RECORD EXTRACTS:

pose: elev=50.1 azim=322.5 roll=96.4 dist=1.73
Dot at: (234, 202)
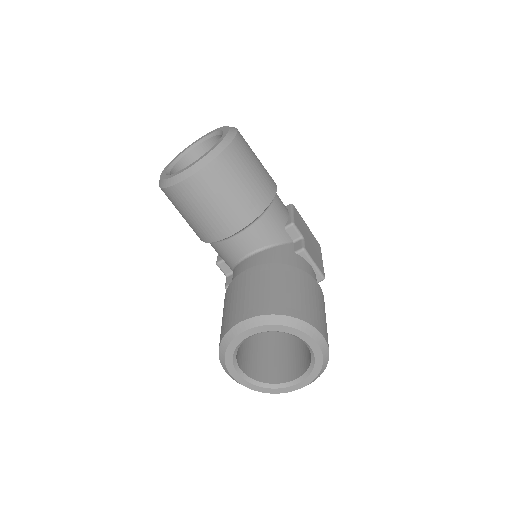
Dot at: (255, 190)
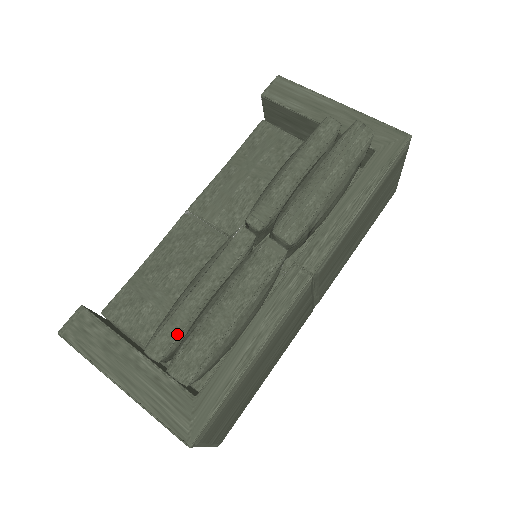
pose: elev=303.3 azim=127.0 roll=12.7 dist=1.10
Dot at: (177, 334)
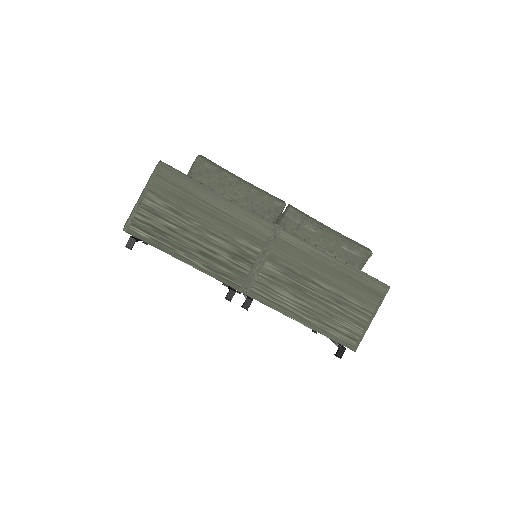
Dot at: occluded
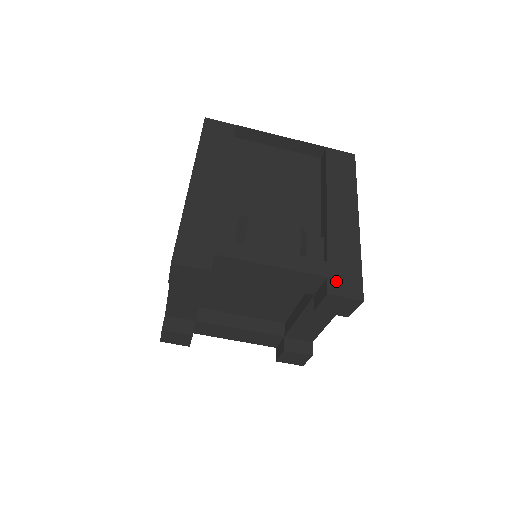
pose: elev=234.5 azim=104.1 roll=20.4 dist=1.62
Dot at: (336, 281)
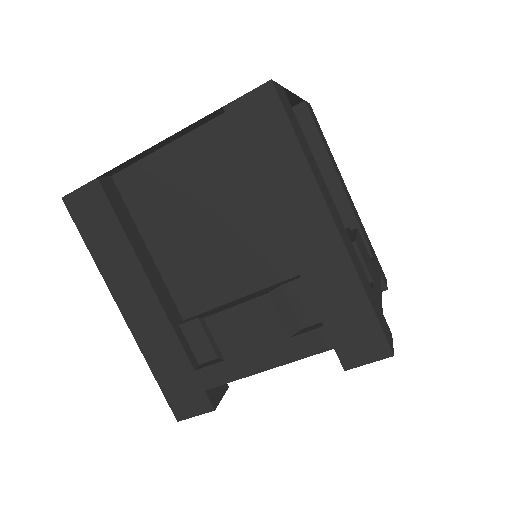
Dot at: (347, 348)
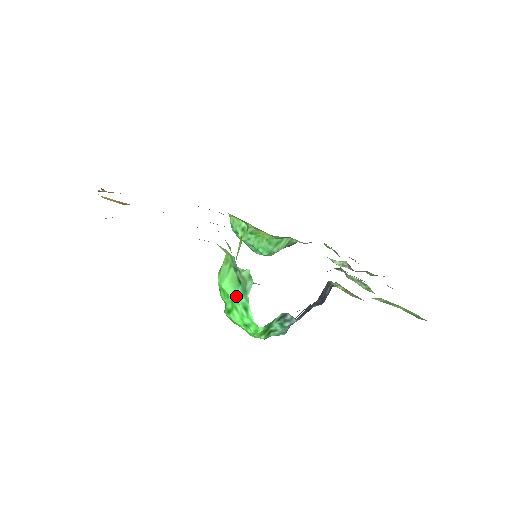
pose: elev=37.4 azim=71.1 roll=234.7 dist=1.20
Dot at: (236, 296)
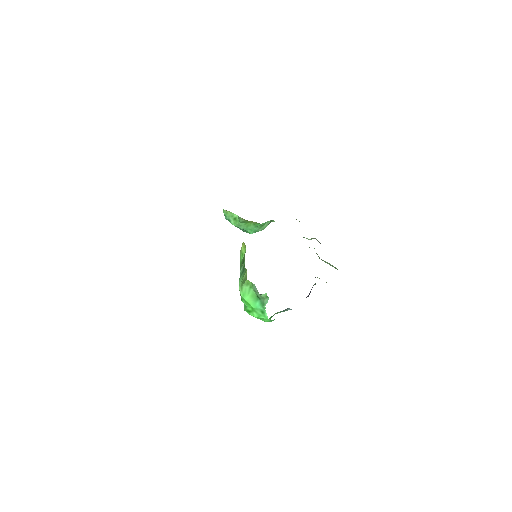
Dot at: (256, 305)
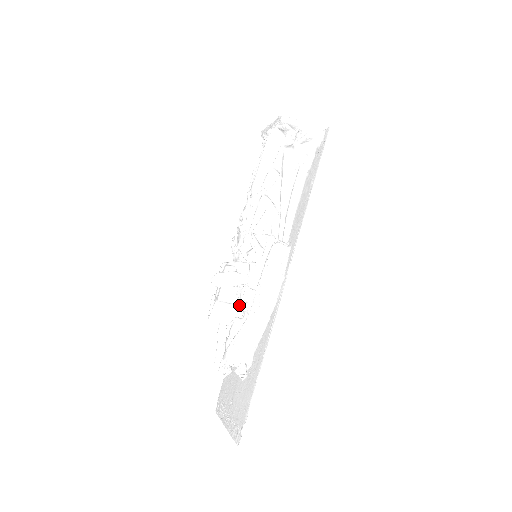
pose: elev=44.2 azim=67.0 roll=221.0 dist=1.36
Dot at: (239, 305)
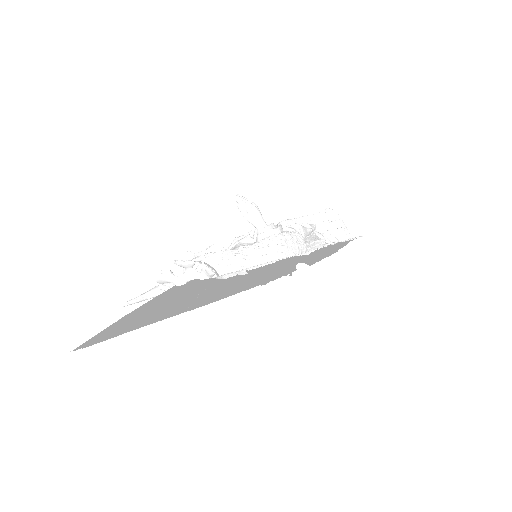
Dot at: occluded
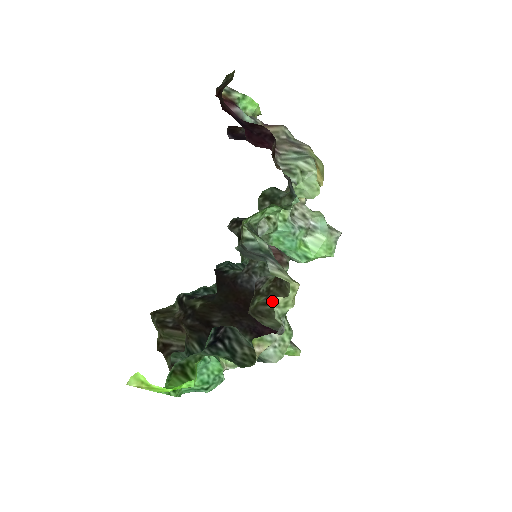
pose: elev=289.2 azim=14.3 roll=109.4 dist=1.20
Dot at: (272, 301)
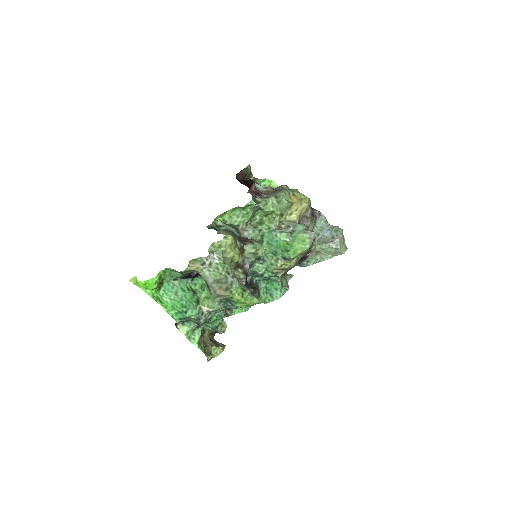
Dot at: occluded
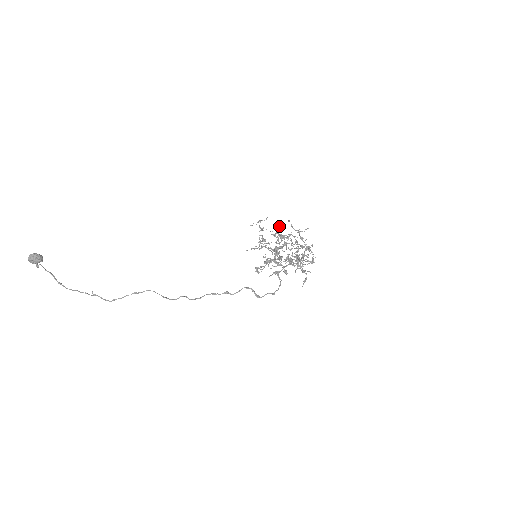
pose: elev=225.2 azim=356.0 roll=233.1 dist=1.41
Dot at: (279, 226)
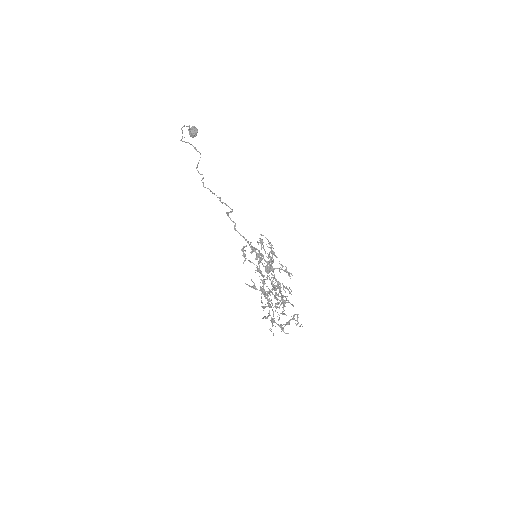
Dot at: occluded
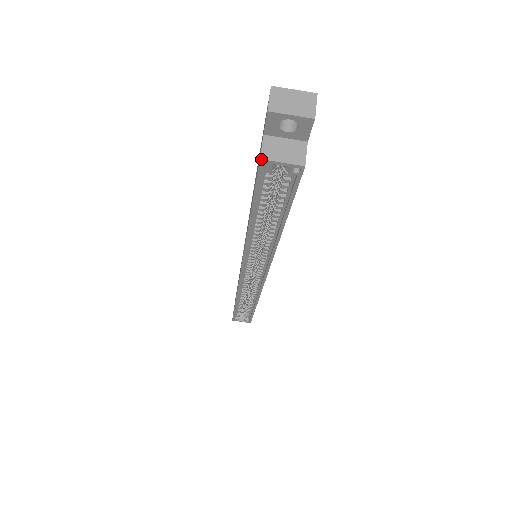
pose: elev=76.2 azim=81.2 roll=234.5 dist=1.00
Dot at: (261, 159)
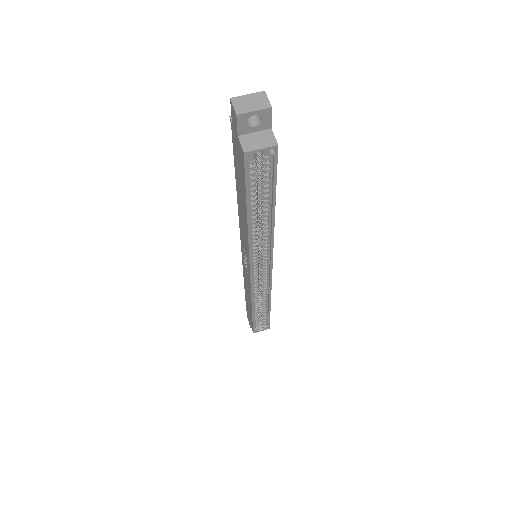
Dot at: (245, 152)
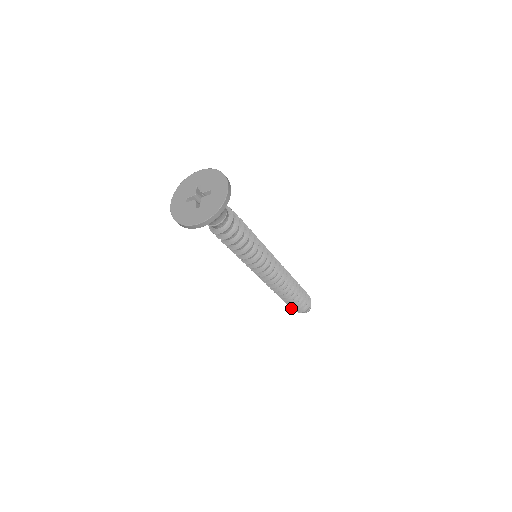
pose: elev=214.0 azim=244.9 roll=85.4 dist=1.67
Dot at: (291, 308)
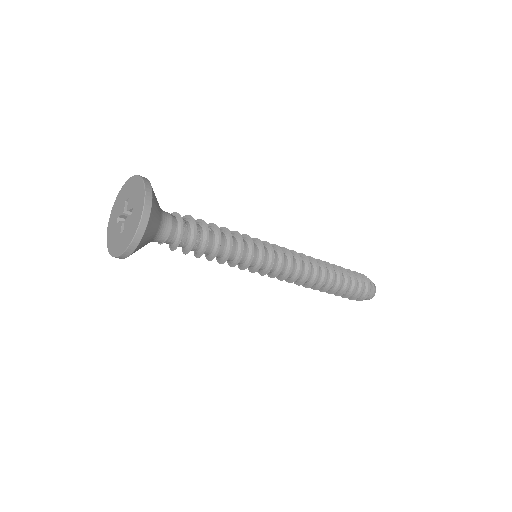
Dot at: occluded
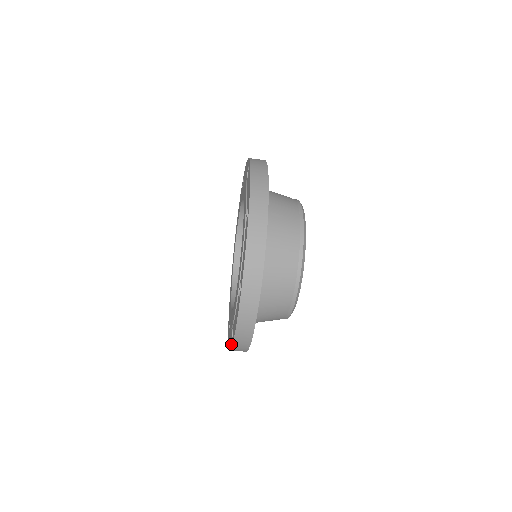
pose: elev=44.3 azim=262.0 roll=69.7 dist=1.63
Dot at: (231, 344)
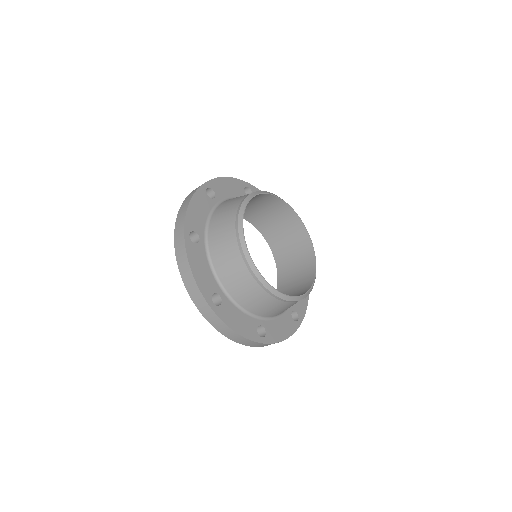
Dot at: occluded
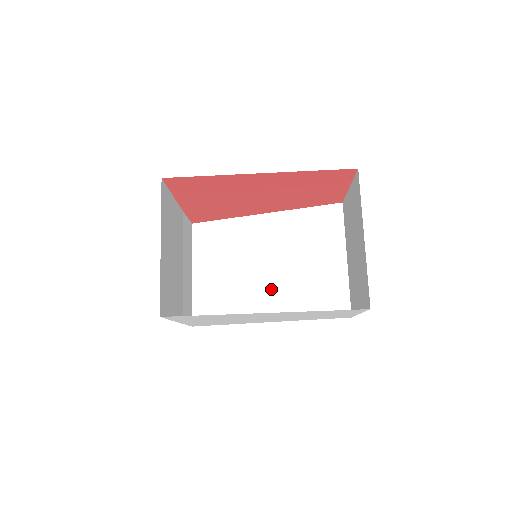
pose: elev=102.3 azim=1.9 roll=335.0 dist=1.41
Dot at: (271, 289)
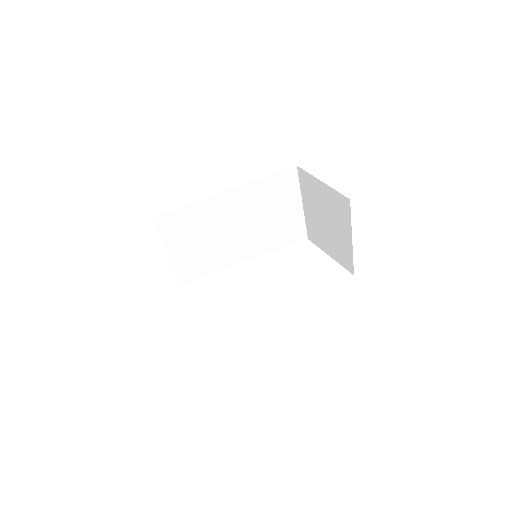
Dot at: (245, 242)
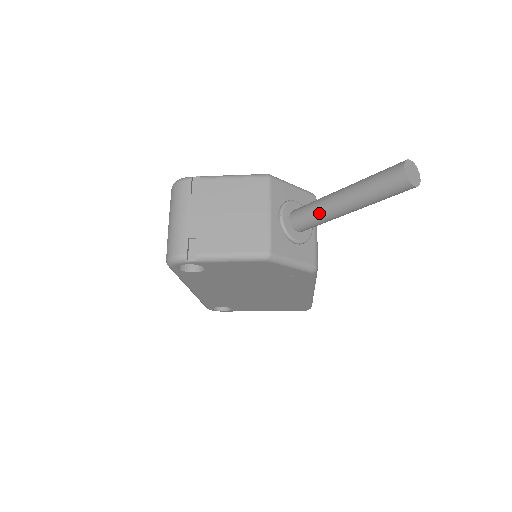
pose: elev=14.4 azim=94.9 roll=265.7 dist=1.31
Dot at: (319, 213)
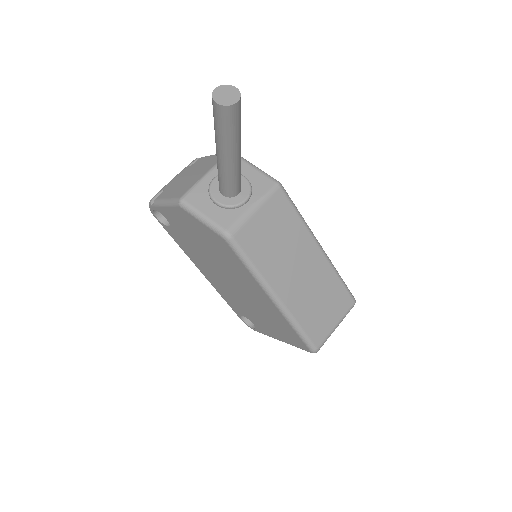
Dot at: (217, 165)
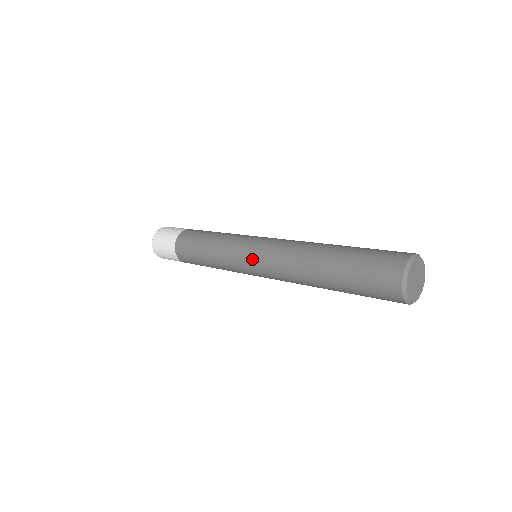
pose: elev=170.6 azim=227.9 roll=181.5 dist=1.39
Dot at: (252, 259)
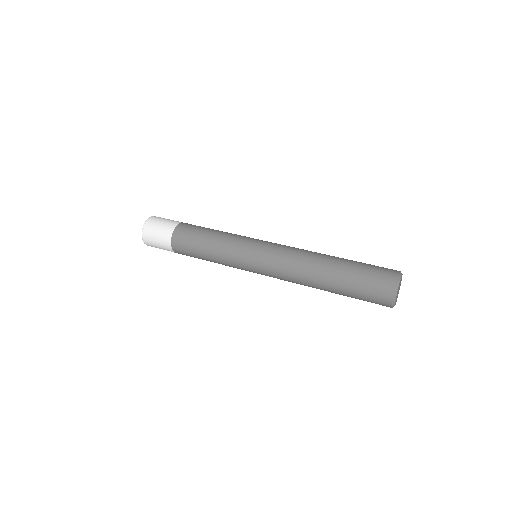
Dot at: (259, 262)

GIVEN INSTRUCTION: Turn all the entries above into a Markdown table with the columns Row and Line, numbering each line and skipping any blank lines. Leave the pictures out.

ANSWER FOR THE TASK:
| Row | Line |
|---|---|
| 1 | pose: elev=50.1 azim=322.5 roll=96.4 dist=1.73 |
| 2 | Dot at: (234, 202) |
| 3 | Dot at: (255, 190) |
| 4 | pose: elev=303.3 azim=127.0 roll=12.7 dist=1.10 |
| 5 | Dot at: (177, 334) |
| 6 | Dot at: occluded |
| 7 | pose: elev=234.5 azim=104.1 roll=20.4 dist=1.62 |
| 8 | Dot at: (336, 281) |
| 9 | Dot at: (347, 348) |
| 10 | pose: elev=37.4 azim=71.1 roll=234.7 dist=1.20 |
| 11 | Dot at: (236, 296) |
| 12 | Dot at: (256, 305) |
| 13 | pose: elev=44.2 azim=67.0 roll=221.0 dist=1.36 |
| 14 | Dot at: (239, 305) |
| 15 | Dot at: occluded |
| 16 | pose: elev=289.2 azim=14.3 roll=109.4 dist=1.20 |
| 17 | Dot at: (272, 301) |
| 18 | Dot at: occluded |
| 19 | pose: elev=225.2 azim=356.0 roll=233.1 dist=1.41 |
| 20 | Dot at: (279, 226) |
| 21 | Dot at: occluded |
| 22 | pose: elev=76.2 azim=81.2 roll=234.5 dist=1.00 |
| 23 | Dot at: (261, 159) |
| 24 | Dot at: (245, 152) |
| 25 | pose: elev=214.0 azim=244.9 roll=85.4 dist=1.67 |
| 26 | Dot at: (291, 308) |
| 27 | Dot at: occluded |
| 28 | pose: elev=44.3 azim=262.0 roll=69.7 dist=1.63 |
| 29 | Dot at: (231, 344) |
| 30 | Dot at: occluded |
| 31 | pose: elev=102.3 azim=1.9 roll=335.0 dist=1.41 |
| 32 | Dot at: (271, 289) |
| 33 | Dot at: (245, 242) |
| 34 | pose: elev=14.4 azim=94.9 roll=265.7 dist=1.31 |
| 35 | Dot at: (319, 213) |
| 36 | Dot at: (217, 165) |
| 37 | pose: elev=170.6 azim=227.9 roll=181.5 dist=1.39 |
| 38 | Dot at: (252, 259) |
| 39 | Dot at: (259, 262) |